The airmen have battled the weather throughout their time at this base north of Kabul. The sun heats up the steel beams so much, it’s often impossible to work except at night, said Staff Sgt. Derek Reimer, the team’s Bagram project manager. And whatever the temperatures, high winds often make it dangerous to use the cranes.
When his team first arrived at the site, everything was flooded from heavy rains, Reimer said.
The Red Horse squadron is currently augmented by two members of the unit’s sister organization, Prime Base Engineer Emergency Force, also known as “Prime Beef.”
Whenever a plane needs extensive repairs, their crews go to this repair shop when they need a part made or a broken part repaired, said Master Sgt. Andrew Clark, fabrication chief of the 455th Expeditionary Aircraft Maintenance Squadron.
“We build pretty much anything and everything that anyone on this base needs, either through cutting, bending, machining, welding metal back together — if you can dream it, we can make it,” Clark said.
Clark and the other maintainers are working in three temporary tents with no indoor plumbing, where they continue to build and repair parts.
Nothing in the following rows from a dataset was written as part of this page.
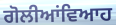
ਗੋਲੀਆਂਵਿਆਹ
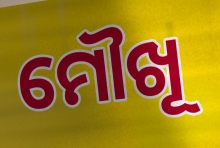
ମୌଖୂ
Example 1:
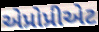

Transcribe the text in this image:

એપ્રોપ્રીએટ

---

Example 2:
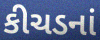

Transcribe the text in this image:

કીચડનાં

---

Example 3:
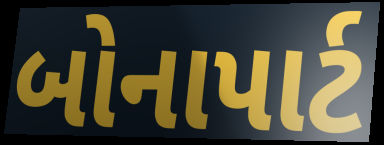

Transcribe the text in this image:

બોનાપાર્ટ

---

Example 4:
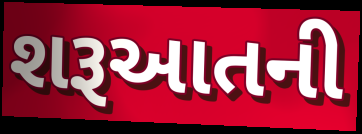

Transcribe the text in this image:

શરૂઆતની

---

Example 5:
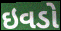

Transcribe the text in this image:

ઇવડો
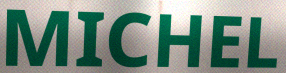
MICHEL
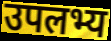
उपलभ्य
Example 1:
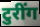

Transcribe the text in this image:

टुरींग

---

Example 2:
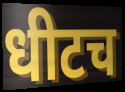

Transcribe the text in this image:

धीटच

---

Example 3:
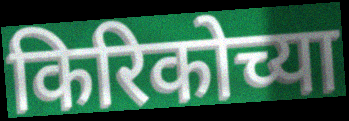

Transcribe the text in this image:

किरिकोच्या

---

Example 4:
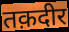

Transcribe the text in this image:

तक़दीर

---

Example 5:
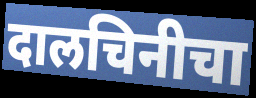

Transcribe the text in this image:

They are waiting for a new facility to replace their older, somewhat dilapidated repair shop, which has been in service more than a decade and has scars from mortar hits, Clark said.
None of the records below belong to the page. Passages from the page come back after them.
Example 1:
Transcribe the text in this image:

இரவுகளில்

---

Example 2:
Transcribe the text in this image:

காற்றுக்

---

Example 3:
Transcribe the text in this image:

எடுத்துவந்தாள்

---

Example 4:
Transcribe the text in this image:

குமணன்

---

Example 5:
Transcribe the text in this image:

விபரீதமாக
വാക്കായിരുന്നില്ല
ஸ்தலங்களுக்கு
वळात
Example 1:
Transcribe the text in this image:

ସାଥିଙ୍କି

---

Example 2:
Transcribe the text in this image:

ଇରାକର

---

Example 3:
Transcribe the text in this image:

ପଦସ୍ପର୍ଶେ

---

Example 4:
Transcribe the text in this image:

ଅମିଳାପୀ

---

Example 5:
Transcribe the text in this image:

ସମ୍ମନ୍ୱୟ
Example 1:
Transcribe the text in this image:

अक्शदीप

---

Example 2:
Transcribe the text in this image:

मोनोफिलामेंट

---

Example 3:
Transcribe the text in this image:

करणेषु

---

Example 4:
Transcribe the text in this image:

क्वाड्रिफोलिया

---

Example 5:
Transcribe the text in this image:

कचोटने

The crew has worked on almost all airframes serving in Afghanistan, he said. This has meant repairing Afghan air force Mi-17 helicopters and their UH-60 Black Hawk replacements.
About a quarter of their jobs are emergency work. They recently repaired damaged panels for an F-16, a fix that took about 12 hours, Clark said. It would have taken a week to ship in replacement parts.
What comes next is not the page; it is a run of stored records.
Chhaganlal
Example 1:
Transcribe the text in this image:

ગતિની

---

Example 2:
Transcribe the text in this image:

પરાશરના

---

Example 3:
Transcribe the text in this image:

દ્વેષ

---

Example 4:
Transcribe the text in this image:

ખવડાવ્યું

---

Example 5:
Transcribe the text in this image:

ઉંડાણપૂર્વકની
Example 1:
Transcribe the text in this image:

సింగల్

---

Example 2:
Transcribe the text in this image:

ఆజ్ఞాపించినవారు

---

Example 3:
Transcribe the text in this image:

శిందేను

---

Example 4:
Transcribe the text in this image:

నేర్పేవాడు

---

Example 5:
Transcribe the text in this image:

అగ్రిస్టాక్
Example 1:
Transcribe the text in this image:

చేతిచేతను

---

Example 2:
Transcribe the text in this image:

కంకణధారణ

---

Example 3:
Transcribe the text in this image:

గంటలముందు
The engineering squadron airmen, who have their headquarters at Al Udeid Air Base in Qatar, are trained to build up bases from scratch in austere environments and to fight while doing so if necessary. Unlike civil engineer squadrons, the unit is designed for rapid deployments and heavy construction. The Red Horse squadron is currently spread out across eight countries, a spokeswoman said.
“The work we’re doing with this facility is mainly improving the base,” Reimer said. “Our maintainers can have indoor plumbing, they’ll have more space and their working capabilities will go up.”